Consider, for a moment, the core verbs of participation on the web today. I'm not talking about GET or POST. I'm talking about CREATE, REMIX, SHARE, and DISCUSS. Am I forgetting any? Each of these represents a form of engagement that is meaningful -- and near-ubiquitous -- for most any website built around "user-generated content" (I triple-shudder on that phrase.) While Sketchpad is still embarrassingly-deficient on letting people DISCUSS (stay tuned...), I've taken a slight detour to test out a new verb: RECREATE. This is not a general-purpose verb, but I think it's worth trying out on Sketchpad and sites like it, where there's interest in supporting learning and teaching.

In basketball, you've got games like H-O-R-S-E. In art studios, you've got people attempting to replicate a masterpiece or copy a style. In music lessons, you've got students trying to repeat back what they hear their teachers play. I'm wondering if these types of learning exercises might make sense for creating things on the web. I can't think of any examples of sites that support RECREATE as a top-level verb, so I thought I'd try it out right here on Sketchpad.

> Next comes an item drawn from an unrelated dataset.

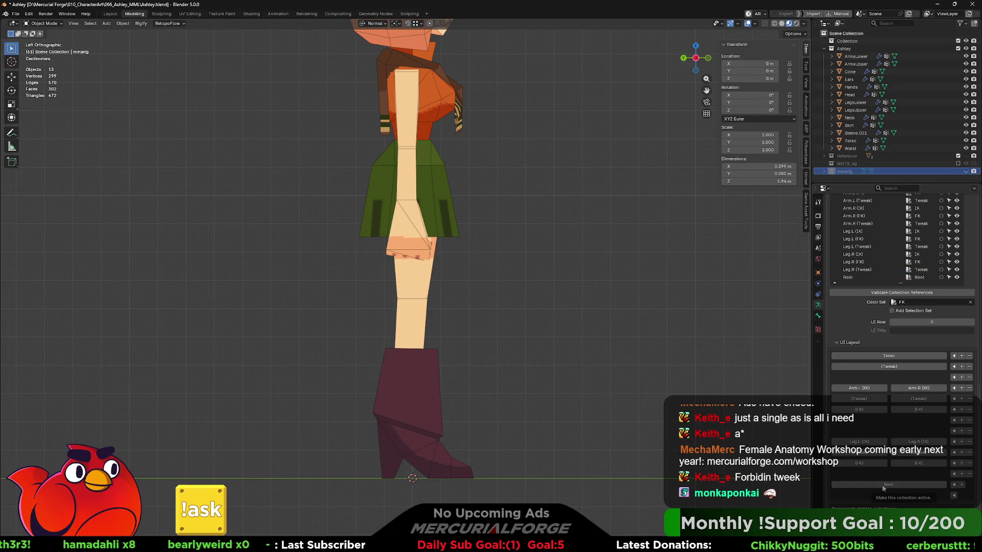
pyautogui.scroll(-2, 906, 499)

As of earlier today, every sketch has a little "recreate" link in the footer, giving you an entry-point to do just that. Click on it, and you'll be given a blank canvas, the sketch editor, and the masterpiece of your choosing (drawn from any revision of any sketch found on the site). You can take a totally different path than the creator did, but the idea is to arrive at a finished version as close to the original as possible. Try your hand at making this tic-tac-toe game:

Or replicating this bit of recursion:

This is a brand-new experiment. I'm not sure if anyone will use it, so I'll wait a bit to see. I the meantime, I'm adding it to the list of useful techniques for teaching with Sketchpad. If you're an educator interested in testing this out, please let me know!

Zach Denton wrote on March 31, 2011
I tried recreating the triangle-circle recursion sketch and couldn't come up with a trigonometric formula for scaling the next level of circles -- then I looked at the original source and realized the author had simply used trial and error to determine the scale! Now that I think about it, approximation is really an integral part of graphics (and perception in general). I'm going to have to exploit it more!

Ari Bader-Natal wrote on April 1, 2011
I didn't mean to pose a trick question, but it sounds like something interesting came out of it. Thanks for trying this out, and I like your twist at the end. If others are interested in recreating Zach's canvas, here's the URL to start: http://studio.sketchpad.cc/sp/pad/newsketch?replicatePadId=ro.9Dr8duQJjQQyI&replicateRevNum=993 Thanks for sharing!